PhilHealth records showed it had 8.6-million senior citizen members, whom the government subsidized at the equivalent of P5,000 in monthly contributions that amounted to P43 billion of its budget.

Like the fragmented record keeping at the agency, the CoA found process controls in the collection of membership data and the management of senior citizen accounts were deficient, resulting in incomplete and erroneous data entry for 1,335,274, or 15.55 percent, of the enrolled beneficiaries, increasing the risk of duplicate and multiple enrollments in the PhilHealth Members Information System; the duplication and numerous entries for 266,665 senior members, equivalent to a P1.333-billion subsidy; and the 4,062 active accounts of deceased members in the PhilHealth Members Database and billings to the Department of Budget and Management in 2023.

The corporation thus risks generating inaccurate or unreliable data and the possible payment of fraudulent claims.

The National Health Insurance Act of 2013 granted PhilHealth the powers and functions to establish and maintain an electronic database of all its members and ensure its security to facilitate efficient and effective services, and to invest in the acceleration of the corporation’s information technology system.

With the enactment of the Universal Health Care (UHC) Act, every Filipino citizen should be under PhilHealth’s National Health Insurance Program. One of the UHC’s objectives is to ensure that all Filipinos are guaranteed equitable access to quality and affordable healthcare goods and services and are protected against financial risk.

As a member of the program, a Filipino citizen without the capacity to pay a premium will get a government subsidy, which includes enrollment of all SCs, not covered by any other member category.

Incomplete and erroneous data entry have led to duplicate and multiple enrollments of senior citizen beneficiaries.

Assuming that of the 266,665 enrolled senior citizen members with multiple entries, 133,332 (or half) represent unique or original data, the estimated minimum overbilling by PhilHealth to the national government, at ₱P5,000 per member, would amount to ₱P666.66 million.

The CoA said the amount could have been significantly higher due to the presence of multiple entries where instead of P5,000 for one senior member, P20,000 or four times was billed to the government.

According to CoA, it belabors the obvious that the duplicate or multiple entries not only overstate the billing of premiums to the national government through the DBM but may also mislead management and the public as to the actual number of beneficiaries already covered in the NHIP, as well as the measurement of PhilHealth’s actual performance and accomplishments.
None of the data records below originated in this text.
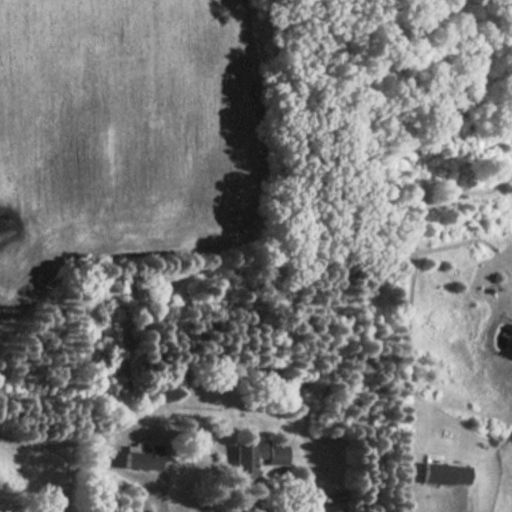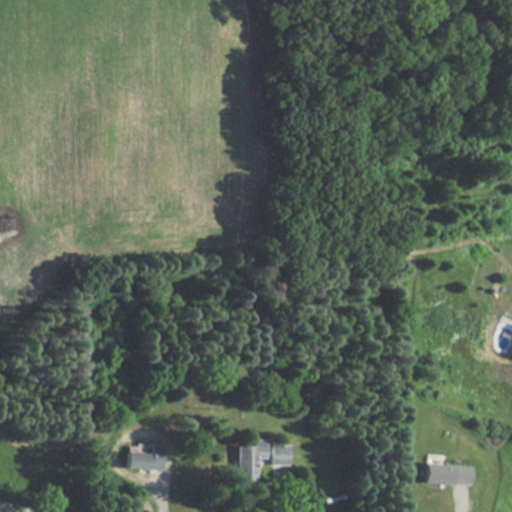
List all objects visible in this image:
building: (276, 454)
building: (143, 458)
building: (247, 460)
building: (444, 473)
road: (456, 499)
road: (0, 511)
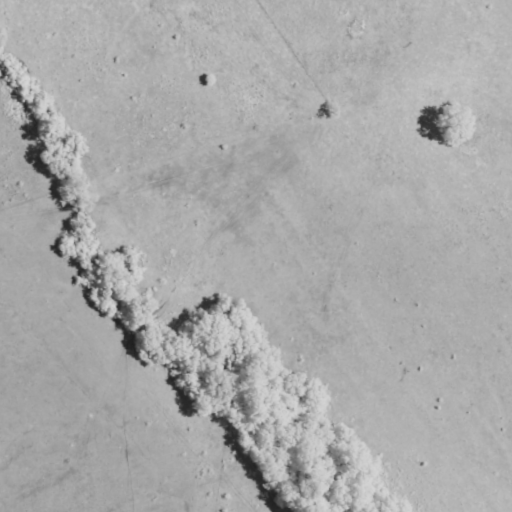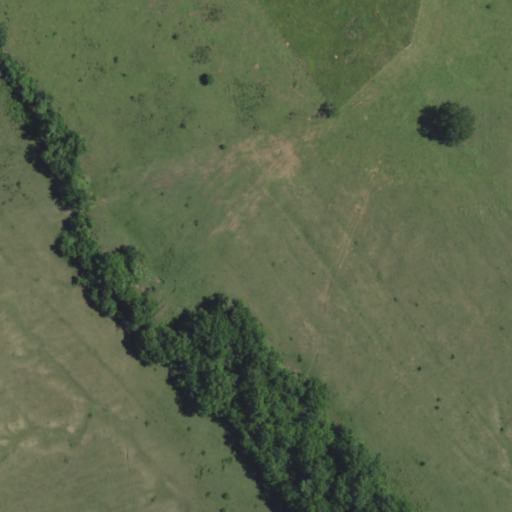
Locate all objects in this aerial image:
road: (462, 60)
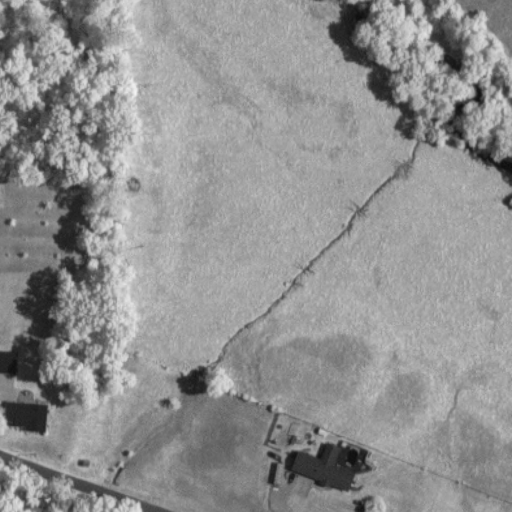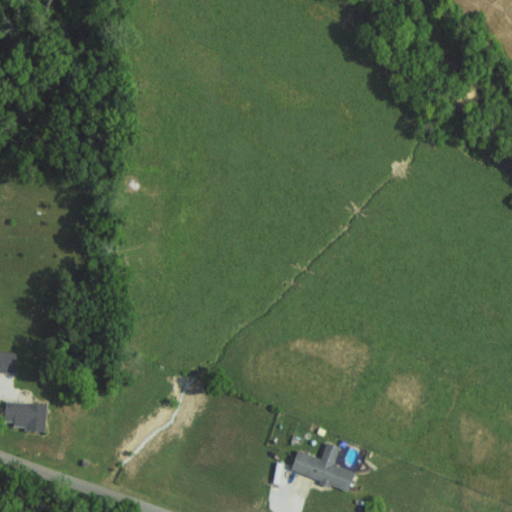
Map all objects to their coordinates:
building: (6, 361)
building: (23, 415)
building: (320, 466)
road: (78, 483)
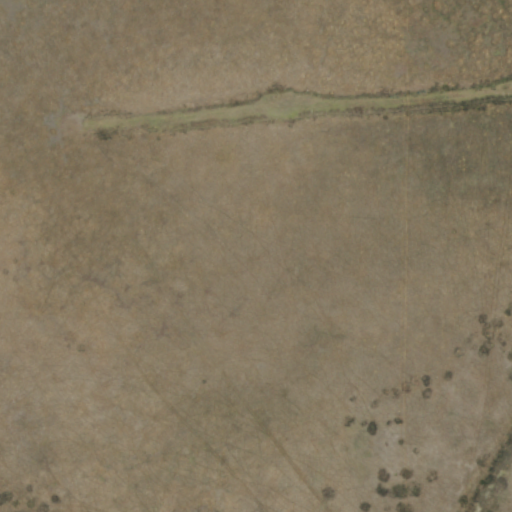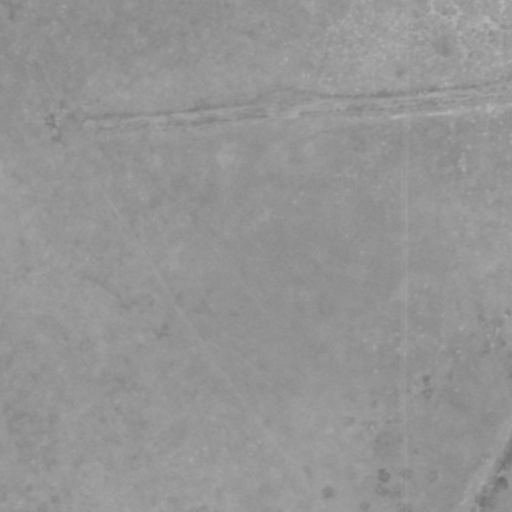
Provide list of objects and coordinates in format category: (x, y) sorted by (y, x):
crop: (255, 255)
PhilHealth, thus, was ordered to clean up its database by removing duplicate and multiple entries to prevent the overbilling of subsidies.

The agency said the criteria for the extraction of the senior citizens’ list will be updated.
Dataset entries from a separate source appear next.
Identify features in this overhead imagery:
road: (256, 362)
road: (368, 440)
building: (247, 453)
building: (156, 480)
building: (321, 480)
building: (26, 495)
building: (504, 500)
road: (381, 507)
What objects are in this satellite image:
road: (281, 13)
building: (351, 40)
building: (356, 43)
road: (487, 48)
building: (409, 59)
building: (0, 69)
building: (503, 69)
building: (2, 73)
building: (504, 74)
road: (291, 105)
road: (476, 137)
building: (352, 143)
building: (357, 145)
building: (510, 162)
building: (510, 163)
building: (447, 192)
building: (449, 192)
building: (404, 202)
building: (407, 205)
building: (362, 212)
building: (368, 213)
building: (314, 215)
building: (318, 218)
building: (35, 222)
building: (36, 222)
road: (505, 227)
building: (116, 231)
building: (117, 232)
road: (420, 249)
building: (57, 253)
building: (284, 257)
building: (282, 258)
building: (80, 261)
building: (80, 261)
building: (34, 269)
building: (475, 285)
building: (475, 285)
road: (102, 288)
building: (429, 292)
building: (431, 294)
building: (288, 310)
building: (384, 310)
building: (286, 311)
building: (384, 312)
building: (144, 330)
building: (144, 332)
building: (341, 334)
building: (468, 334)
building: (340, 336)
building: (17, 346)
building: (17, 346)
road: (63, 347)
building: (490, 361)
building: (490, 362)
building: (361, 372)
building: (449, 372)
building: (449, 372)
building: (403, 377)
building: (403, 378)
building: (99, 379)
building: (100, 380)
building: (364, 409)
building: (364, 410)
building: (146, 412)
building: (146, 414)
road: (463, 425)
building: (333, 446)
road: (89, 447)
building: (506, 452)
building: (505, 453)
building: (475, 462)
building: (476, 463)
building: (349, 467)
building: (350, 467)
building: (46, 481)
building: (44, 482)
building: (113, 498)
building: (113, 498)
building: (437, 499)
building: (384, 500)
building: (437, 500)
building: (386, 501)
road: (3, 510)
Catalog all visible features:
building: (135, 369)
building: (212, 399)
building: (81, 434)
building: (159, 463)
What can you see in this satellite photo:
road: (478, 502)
Also, another anomaly was the 4,062 deceased members who were still included in the subsidy billings to the Department of Budget and Management (DBM) for 2023.

State auditors then wrote 250 healthcare institutions requesting their list of deceased patients as of 31 December 2022, to which 63 HCIs responded.
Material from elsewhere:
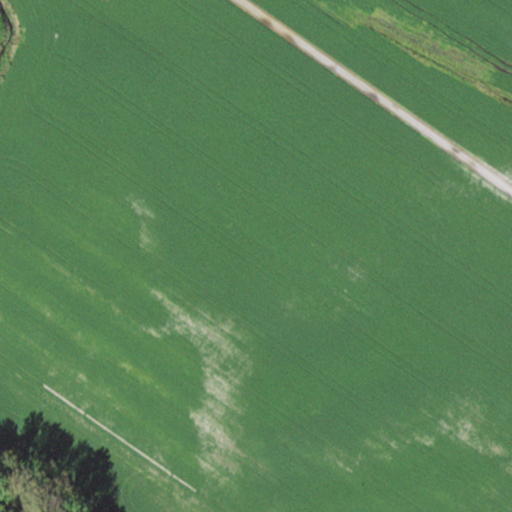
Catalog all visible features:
road: (386, 89)
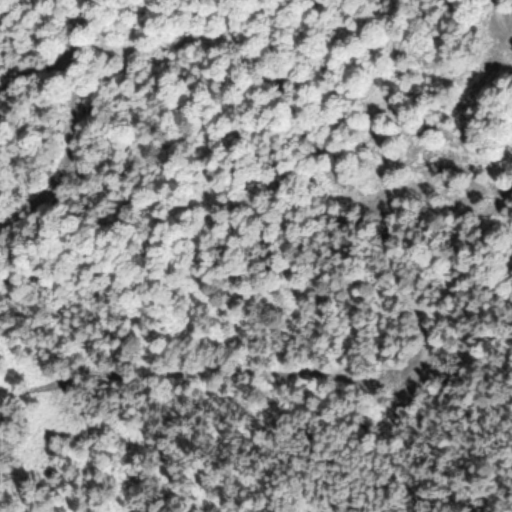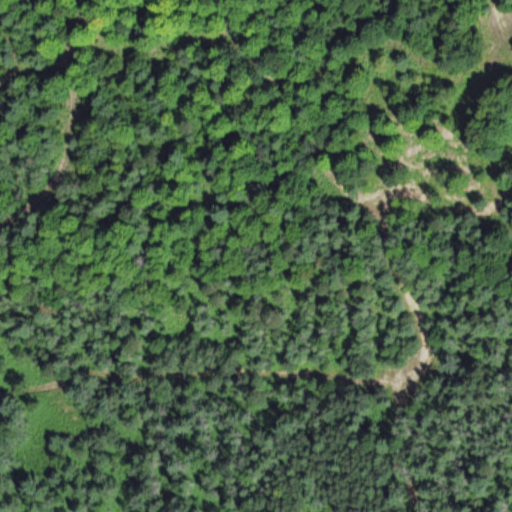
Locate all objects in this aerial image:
road: (68, 128)
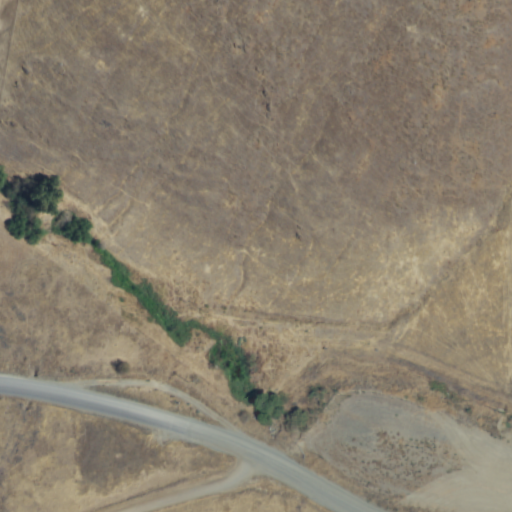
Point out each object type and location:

Verification of the data gathered revealed that 3,616 senior members tagged by the HCIs as deceased esteem 2019 and 2022 were still included in the PMD.

The slew of questionable gaps in the records of PhilHealth opened the opportunity for the unprecedented removal of the P74-billion subsidy for the destitute next year.

How can the public expect PhilHealth to provide adequate health care when it struggles to maintain accurate records?